Bulgaria’s economic performance has remained subdued during the post-crisis period. After a decline in economic activity in 2009, growth has been fluctuating around 1 % per year, and is forecast to remain so in the short term due to subdued domestic demand. Prices stagnated, followed by deflation in 2013, which is expected to extend through most of 2015. Export-oriented sectors of the economy have recovered faster from the crisis and Bulgaria’s gains in world market shares are projected to continue through 2016. Government finances also deteriorated considerably in 2014, and the deficit is projected to remain at around 3% of GDP for 2015 and 2016, while government debt will rise rapidly, albeit from a relatively low level.
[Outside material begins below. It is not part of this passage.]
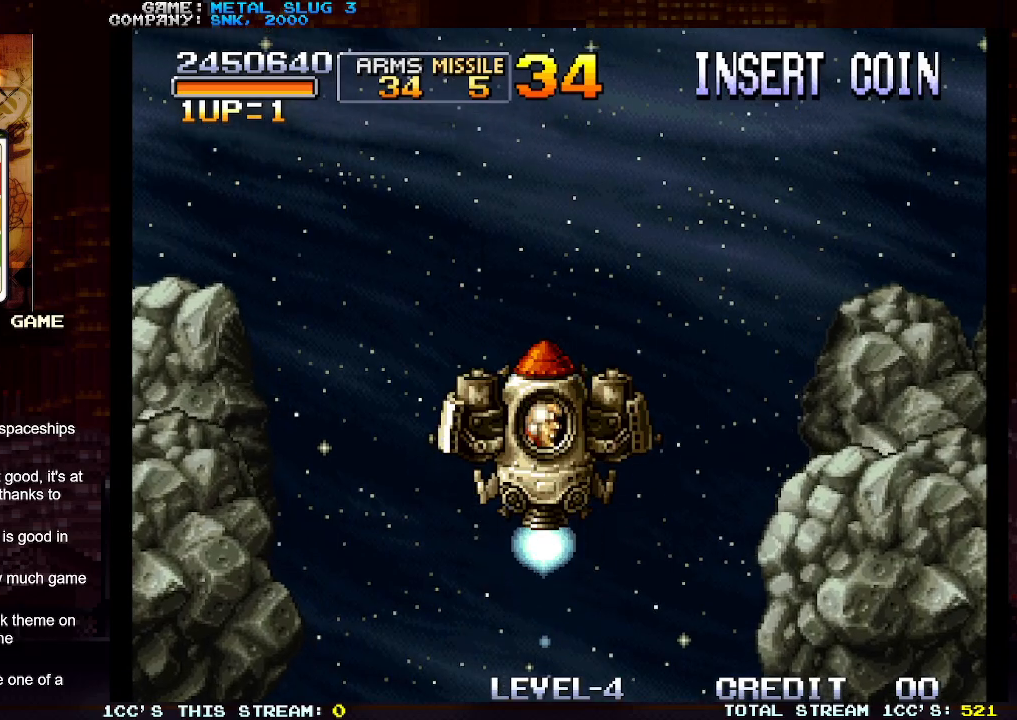
{"buttons": [], "left_stick": "center", "events": [[50, "TRIANGLE", "up"], [150, "TRIANGLE", "down"], [233, "TRIANGLE", "up"], [350, "TRIANGLE", "down"], [433, "TRIANGLE", "up"]]}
Bulgaria is experiencing excessive macroeconomic imbalances, which require decisive policy action and specific monitoring. The Commission stepped up the imbalances procedure for Bulgaria in February 2015. In particular, the financial sector turbulence in 2014 has raised concerns about the existence of banking practices in the domestically-owned part, with potentially significant implications for financial sector and overall macroeconomic stability. In addition, the still negative, albeit improving, external position, corporate overleveraging and weak labour market adjustment continue to pose macroeconomic risks and deserve close attention.
Read a complete analysis of Bulgaria's economy in the country report 2015 [790 KB]
The Commission has made six country-specific recommendations to Bulgaria to help it improve its economic performance, which have been approved by all EU member states. These are in the areas of: fiscal consolidation; pension reform and health care; labour market and social inclusion; education and training; business environment; energy.